[NSys Timeline] End - Start is not the same as latency

puneethnaik · December 27, 2022, 7:35am

Here is a screenshot of a profiling session.

In the yellow box upon hovering on a kernel call in stream 15, we can see that end - start is 46.531 microseconds. But the latency is reported as 7.347 microseconds. Why are they not the same? What is end - start capturing that latency is not capturing? Also I noticed the latency in the yellow box is the same as that noted in the corresponding launch kernel call in CUDA API events log in NSys.
Thanks

hwilper · December 28, 2022, 7:28pm

I think we are having a terminology mismatch.
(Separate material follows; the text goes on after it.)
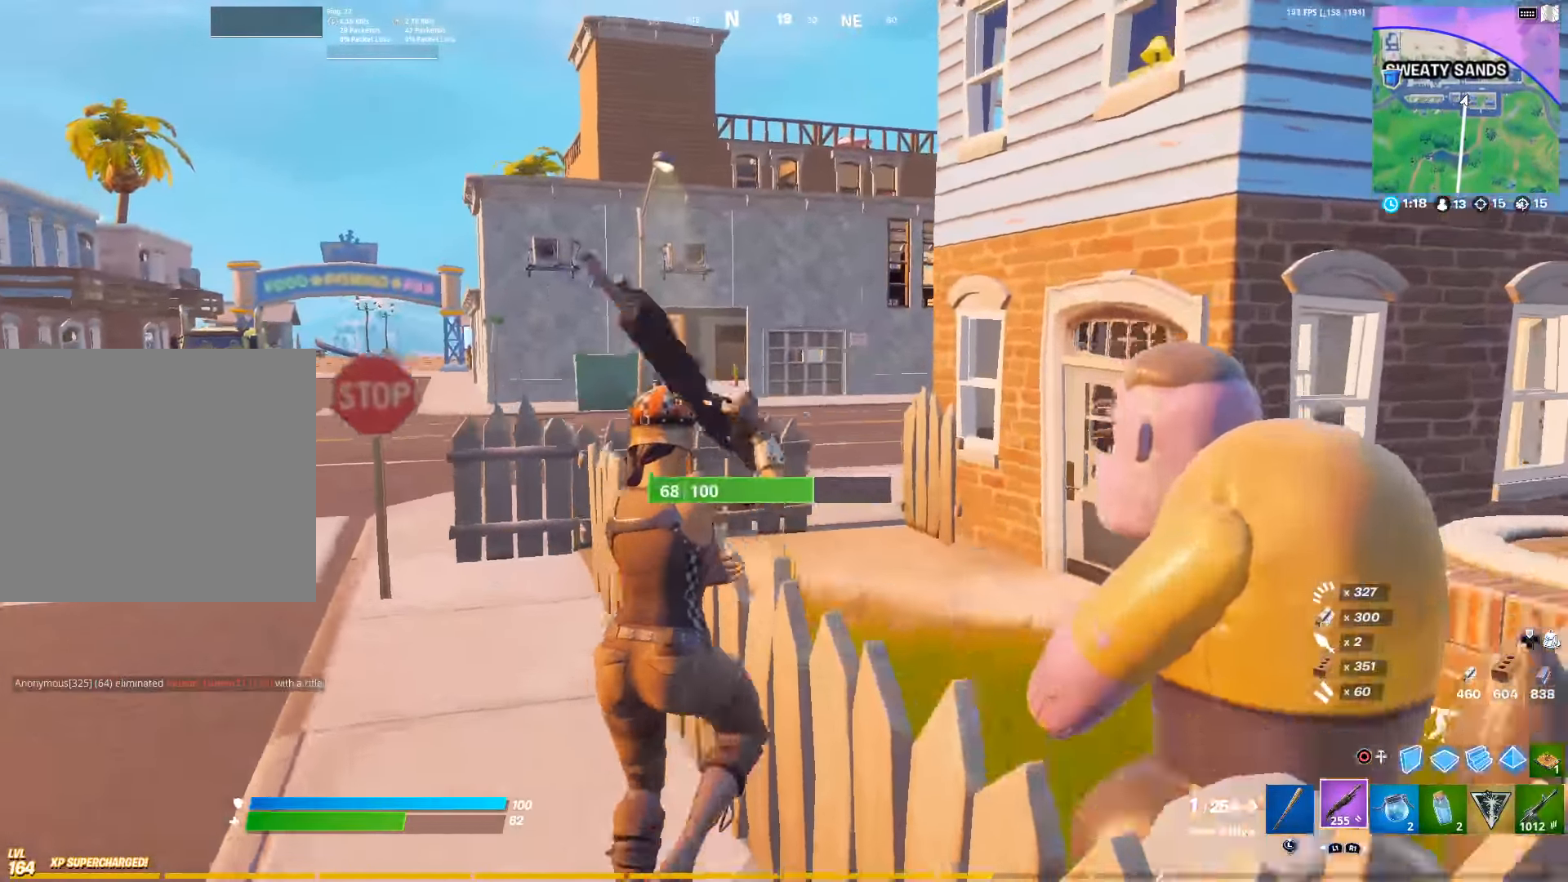
{"buttons": [], "left_stick": "up", "right_stick": "center", "events": [[33, "SQUARE", "down"], [150, "SQUARE", "up"], [233, "SQUARE", "down"], [317, "SQUARE", "up"]]}
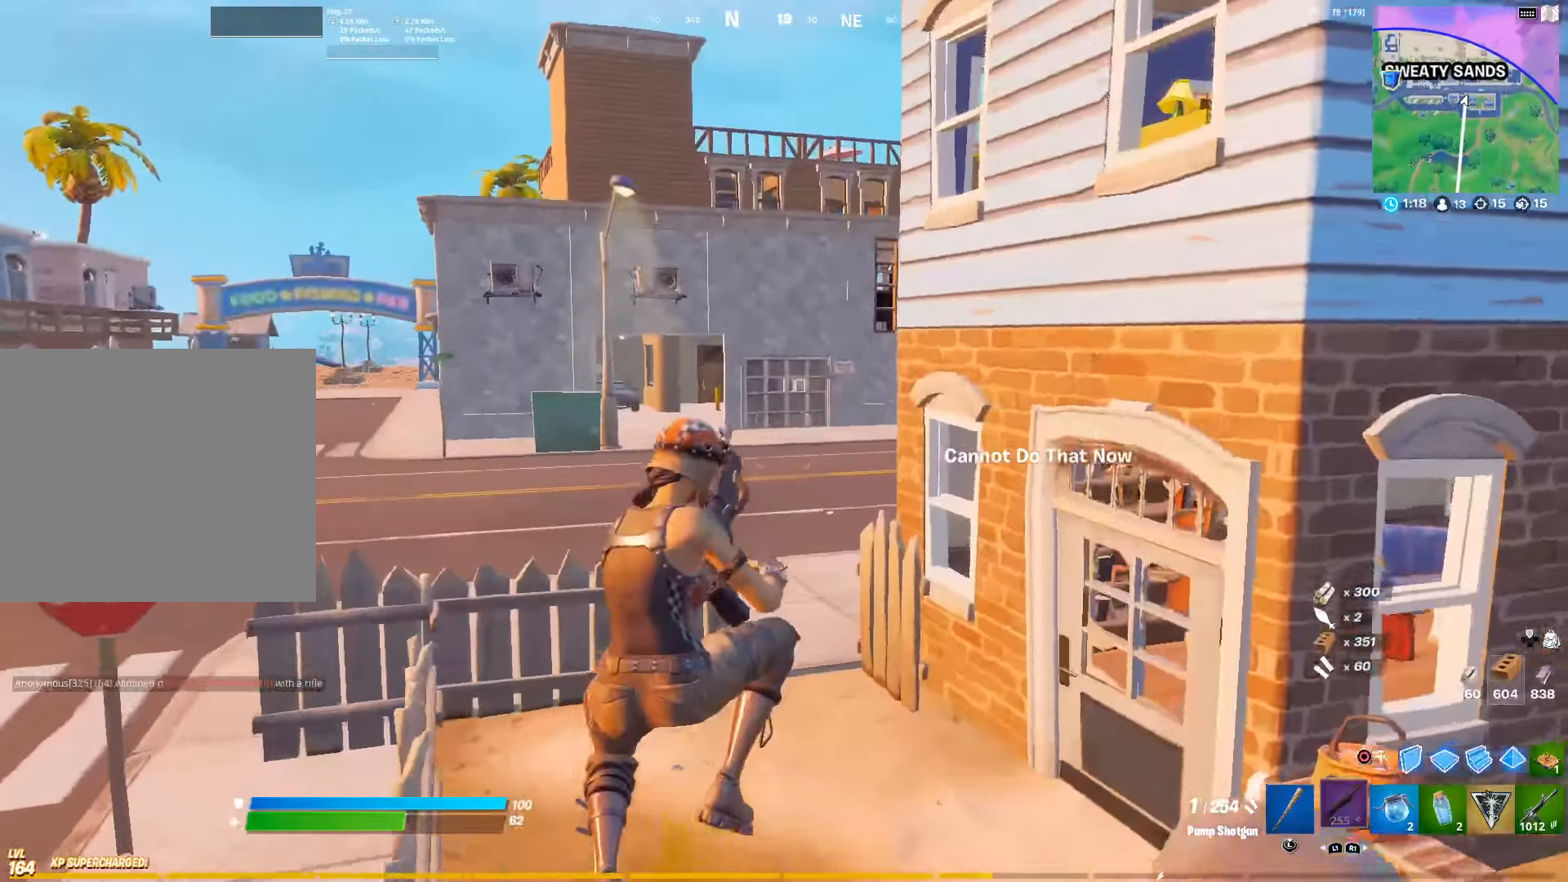
{"buttons": [], "left_stick": "up-right", "right_stick": "left", "events": [[117, "L3", "down"], [134, "right_stick", "left"], [200, "L3", "up"], [217, "right_stick", "center"], [300, "L3", "down"], [417, "L3", "up"], [484, "left_stick", "up-right"], [484, "right_stick", "left"]]}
Can you take a look at https://developer.nvidia.com/blog/understanding-the-visualization-of-overhead-and-latency-in-nsight-systems/

thanks!

puneethnaik · December 30, 2022, 5:58am

Indeed a well-written piece. Thanks for the article. It helps clarify the doubt. So latency is the time between the time when the API was enqueued, and the time the GPU started executing it. And duration in the cuda API trace is the CPU wrapper overhead.

hwilper · December 30, 2022, 3:30pm

Thanks, since I wrote it (with Jason and Bob).

Yup.

system · January 13, 2023, 3:31pm

This topic was automatically closed 14 days after the last reply. New replies are no longer allowed.